Exclude all pictures, then restate the entries below word for word.
┏━━
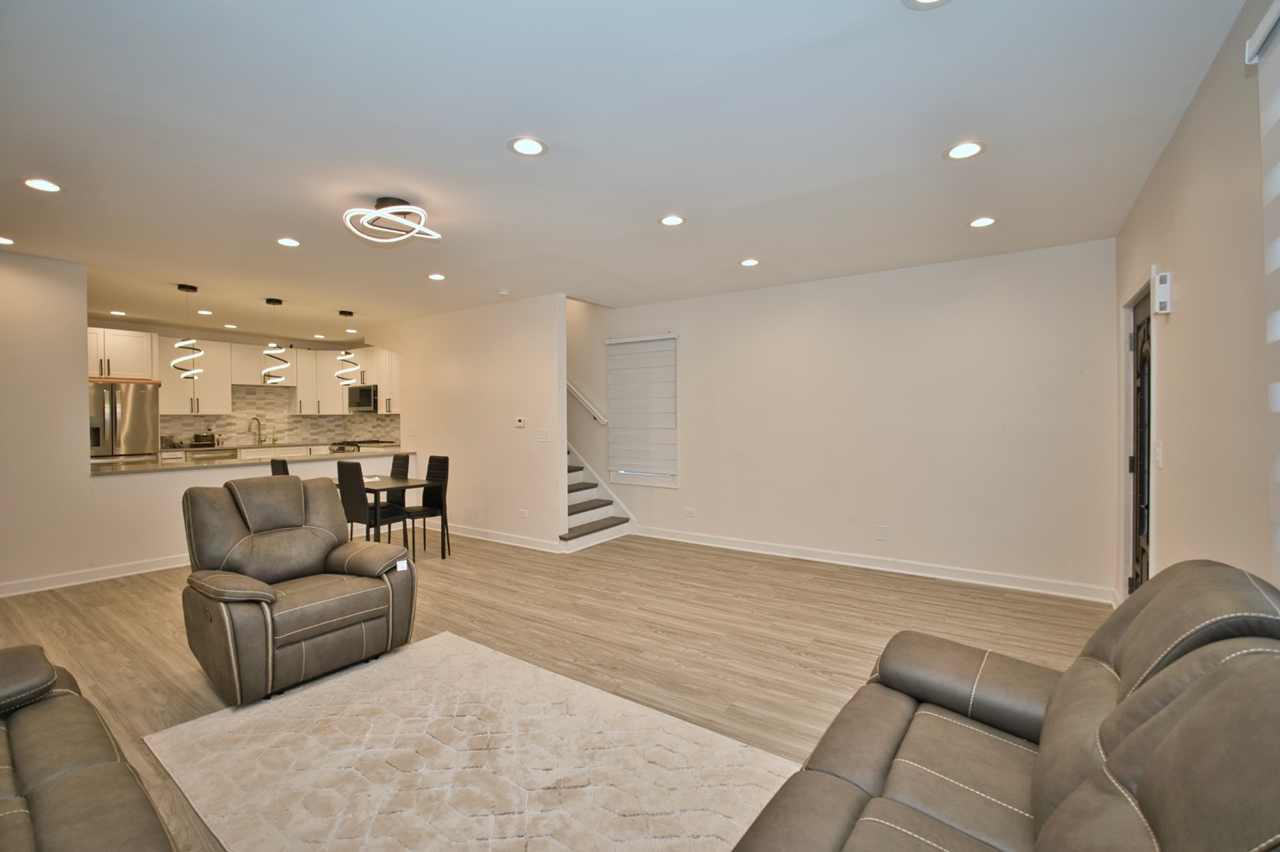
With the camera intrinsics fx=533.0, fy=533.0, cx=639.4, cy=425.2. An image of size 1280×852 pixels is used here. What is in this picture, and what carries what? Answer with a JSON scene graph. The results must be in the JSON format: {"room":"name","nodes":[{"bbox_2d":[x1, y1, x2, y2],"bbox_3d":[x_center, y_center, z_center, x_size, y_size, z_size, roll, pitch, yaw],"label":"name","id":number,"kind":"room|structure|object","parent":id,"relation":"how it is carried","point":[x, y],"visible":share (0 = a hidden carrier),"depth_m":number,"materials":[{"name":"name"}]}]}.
{"room":"living room","nodes":[
{"label":"living room","id":0,"kind":"room"},
{"bbox_2d":[0,250,93,593],"bbox_3d":[-5.479,0.017,3.139,0.135,2.599,3.181,0,1,35],"label":"left wall","id":1,"kind":"structure","parent":0,"point":[81,344],"depth_m":4.17,"materials":[{"name":"paint"}]},
{"bbox_2d":[0,552,191,595],"bbox_3d":[-4.756,1.249,4.150,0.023,0.110,3.406,0,1,35],"label":"baseboard","id":2,"kind":"structure","parent":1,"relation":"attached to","point":[118,574],"depth_m":4.42,"materials":[{"name":"white paint"}]},
{"bbox_2d":[186,447,238,460],"bbox_3d":[-5.897,0.759,7.276,0.569,0.835,0.596,0,1,35],"label":"dishwasher","id":3,"kind":"object","parent":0,"point":[209,453],"visible":0.22,"depth_m":7.13,"materials":[{"name":"silver metal"}]},
{"bbox_2d":[85,319,395,453],"bbox_3d":[-6.160,-0.062,7.946,0.145,2.596,3.849,0,1,35],"label":"kitchen wall","id":4,"kind":"structure","parent":0,"point":[169,331],"depth_m":7.76,"materials":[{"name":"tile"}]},
{"bbox_2d":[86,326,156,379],"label":"upper cabinet","id":5,"kind":"object","parent":4,"relation":"attached to","point":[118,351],"visible":0.71,"depth_m":6.43,"materials":[{"name":"white wood"}]},
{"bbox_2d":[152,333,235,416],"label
┗━━
▶ [SOLUTION BELOW]
With the camera intrinsics fx=533.0, fy=533.0, cx=639.4, cy=425.2. An image of size 1280×852 pixels is used here. What is in this picture, and what carries what? Answer with a JSON scene graph. The results must be in the JSON format: {"room":"name","nodes":[{"bbox_2d":[x1, y1, x2, y2],"bbox_3d":[x_center, y_center, z_center, x_size, y_size, z_size, roll, pitch, yaw],"label":"name","id":number,"kind":"room|structure|object","parent":id,"relation":"how it is carried","point":[x, y],"visible":share (0 = a hidden carrier),"depth_m":number,"materials":[{"name":"name"}]}]}.
{"room":"living room","nodes":[
{"label":"living room","id":0,"kind":"room"},
{"bbox_2d":[0,250,93,593],"bbox_3d":[-5.479,0.017,3.139,0.135,2.599,3.181,0,1,35],"label":"left wall","id":1,"kind":"structure","parent":0,"point":[81,344],"depth_m":4.17,"materials":[{"name":"paint"}]},
{"bbox_2d":[0,552,191,595],"bbox_3d":[-4.756,1.249,4.150,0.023,0.110,3.406,0,1,35],"label":"baseboard","id":2,"kind":"structure","parent":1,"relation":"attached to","point":[118,574],"depth_m":4.42,"materials":[{"name":"white paint"}]},
{"bbox_2d":[186,447,238,460],"bbox_3d":[-5.897,0.759,7.276,0.569,0.835,0.596,0,1,35],"label":"dishwasher","id":3,"kind":"object","parent":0,"point":[209,453],"visible":0.22,"depth_m":7.13,"materials":[{"name":"silver metal"}]},
{"bbox_2d":[85,319,395,453],"bbox_3d":[-6.160,-0.062,7.946,0.145,2.596,3.849,0,1,35],"label":"kitchen wall","id":4,"kind":"structure","parent":0,"point":[169,331],"depth_m":7.76,"materials":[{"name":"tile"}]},
{"bbox_2d":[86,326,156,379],"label":"upper cabinet","id":5,"kind":"object","parent":4,"relation":"attached to","point":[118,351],"visible":0.71,"depth_m":6.43,"materials":[{"name":"white wood"}]},
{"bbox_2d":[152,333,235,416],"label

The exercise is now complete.